## Action item
Please go through the records below and return every line holding the word "DWID".

## Supplied entries

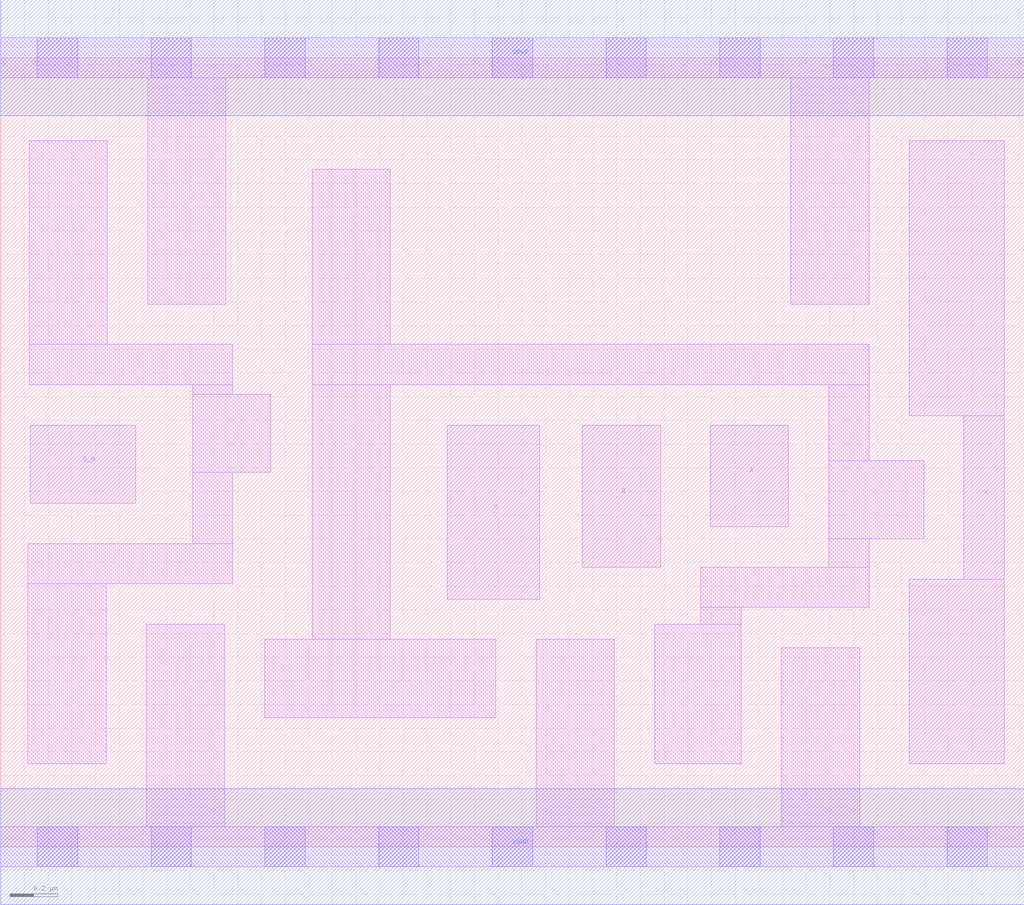
<source format=lef>
# Copyright 2020 The SkyWater PDK Authors
#
# Licensed under the Apache License, Version 2.0 (the "License");
# you may not use this file except in compliance with the License.
# You may obtain a copy of the License at
#
#     https://www.apache.org/licenses/LICENSE-2.0
#
# Unless required by applicable law or agreed to in writing, software
# distributed under the License is distributed on an "AS IS" BASIS,
# WITHOUT WARRANTIES OR CONDITIONS OF ANY KIND, either express or implied.
# See the License for the specific language governing permissions and
# limitations under the License.
#
# SPDX-License-Identifier: Apache-2.0

VERSION 5.7 ;
  NAMESCASESENSITIVE ON ;
  NOWIREEXTENSIONATPIN ON ;
  DIVIDERCHAR "/" ;
  BUSBITCHARS "[]" ;
UNITS
  DATABASE MICRONS 200 ;
END UNITS
MACRO sky130_fd_sc_ms__or4b_1
  CLASS CORE ;
  FOREIGN sky130_fd_sc_ms__or4b_1 ;
  ORIGIN  0.000000  0.000000 ;
  SIZE  4.320000 BY  3.330000 ;
  SYMMETRY X Y ;
  SITE unit ;
  PIN A
    ANTENNAGATEAREA  0.262500 ;
    DIRECTION INPUT ;
    USE SIGNAL ;
    PORT
      LAYER li1 ;
        RECT 2.995000 1.350000 3.325000 1.780000 ;
    END
  END A
  PIN B
    ANTENNAGATEAREA  0.262500 ;
    DIRECTION INPUT ;
    USE SIGNAL ;
    PORT
      LAYER li1 ;
        RECT 2.455000 1.180000 2.785000 1.780000 ;
    END
  END B
  PIN C
    ANTENNAGATEAREA  0.262500 ;
    DIRECTION INPUT ;
    USE SIGNAL ;
    PORT
      LAYER li1 ;
        RECT 1.885000 1.045000 2.275000 1.780000 ;
    END
  END C
  PIN D_N
    ANTENNAGATEAREA  0.233700 ;
    DIRECTION INPUT ;
    USE SIGNAL ;
    PORT
      LAYER li1 ;
        RECT 0.125000 1.450000 0.570000 1.780000 ;
    END
  END D_N
  PIN X
    ANTENNADIFFAREA  0.524500 ;
    DIRECTION OUTPUT ;
    USE SIGNAL ;
    PORT
      LAYER li1 ;
        RECT 3.835000 0.350000 4.235000 1.130000 ;
        RECT 3.835000 1.820000 4.235000 2.980000 ;
        RECT 4.065000 1.130000 4.235000 1.820000 ;
    END
  END X
  PIN VGND
    DIRECTION INOUT ;
    USE GROUND ;
    PORT
      LAYER met1 ;
        RECT 0.000000 -0.245000 4.320000 0.245000 ;
    END
  END VGND
  PIN VPWR
    DIRECTION INOUT ;
    USE POWER ;
    PORT
      LAYER met1 ;
        RECT 0.000000 3.085000 4.320000 3.575000 ;
    END
  END VPWR
  OBS
    LAYER li1 ;
      RECT 0.000000 -0.085000 4.320000 0.085000 ;
      RECT 0.000000  3.245000 4.320000 3.415000 ;
      RECT 0.115000  0.350000 0.445000 1.110000 ;
      RECT 0.115000  1.110000 0.980000 1.280000 ;
      RECT 0.120000  1.950000 0.980000 2.120000 ;
      RECT 0.120000  2.120000 0.450000 2.980000 ;
      RECT 0.615000  0.085000 0.945000 0.940000 ;
      RECT 0.620000  2.290000 0.950000 3.245000 ;
      RECT 0.810000  1.280000 0.980000 1.580000 ;
      RECT 0.810000  1.580000 1.140000 1.910000 ;
      RECT 0.810000  1.910000 0.980000 1.950000 ;
      RECT 1.115000  0.545000 2.090000 0.875000 ;
      RECT 1.315000  0.875000 1.645000 1.950000 ;
      RECT 1.315000  1.950000 3.665000 2.120000 ;
      RECT 1.315000  2.120000 1.645000 2.860000 ;
      RECT 2.260000  0.085000 2.590000 0.875000 ;
      RECT 2.760000  0.350000 3.125000 0.940000 ;
      RECT 2.955000  0.940000 3.125000 1.010000 ;
      RECT 2.955000  1.010000 3.665000 1.180000 ;
      RECT 3.295000  0.085000 3.625000 0.840000 ;
      RECT 3.335000  2.290000 3.665000 3.245000 ;
      RECT 3.495000  1.180000 3.665000 1.300000 ;
      RECT 3.495000  1.300000 3.895000 1.630000 ;
      RECT 3.495000  1.630000 3.665000 1.950000 ;
    LAYER mcon ;
      RECT 0.155000 -0.085000 0.325000 0.085000 ;
      RECT 0.155000  3.245000 0.325000 3.415000 ;
      RECT 0.635000 -0.085000 0.805000 0.085000 ;
      RECT 0.635000  3.245000 0.805000 3.415000 ;
      RECT 1.115000 -0.085000 1.285000 0.085000 ;
      RECT 1.115000  3.245000 1.285000 3.415000 ;
      RECT 1.595000 -0.085000 1.765000 0.085000 ;
      RECT 1.595000  3.245000 1.765000 3.415000 ;
      RECT 2.075000 -0.085000 2.245000 0.085000 ;
      RECT 2.075000  3.245000 2.245000 3.415000 ;
      RECT 2.555000 -0.085000 2.725000 0.085000 ;
      RECT 2.555000  3.245000 2.725000 3.415000 ;
      RECT 3.035000 -0.085000 3.205000 0.085000 ;
      RECT 3.035000  3.245000 3.205000 3.415000 ;
      RECT 3.515000 -0.085000 3.685000 0.085000 ;
      RECT 3.515000  3.245000 3.685000 3.415000 ;
      RECT 3.995000 -0.085000 4.165000 0.085000 ;
      RECT 3.995000  3.245000 4.165000 3.415000 ;
  END
END sky130_fd_sc_ms__or4b_1
END LIBRARY

</source>
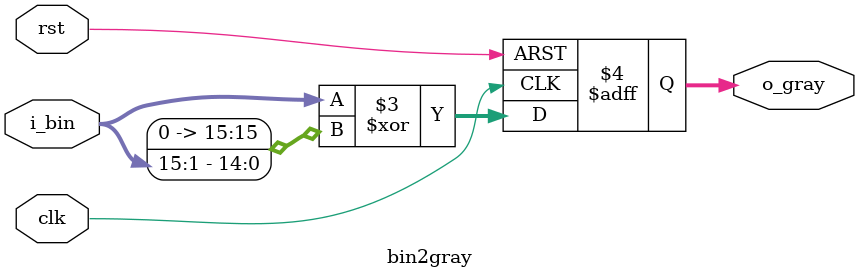
<source format=v>


module bin2gray #(
  parameter DWID   =  16
) (
  input                 clk,
  input                 rst,
  input      [DWID-1:0] i_bin,
  output reg [DWID-1:0] o_gray
);

  always @(posedge clk or posedge rst) begin
    if (rst) begin
      o_gray <= 0;
    end else begin
      o_gray <= i_bin ^ (i_bin >> 1);
    end
  end

endmodule



</source>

## Answer for the task
  parameter DWID   =  16
  input      [DWID-1:0] i_bin,
  output reg [DWID-1:0] o_gray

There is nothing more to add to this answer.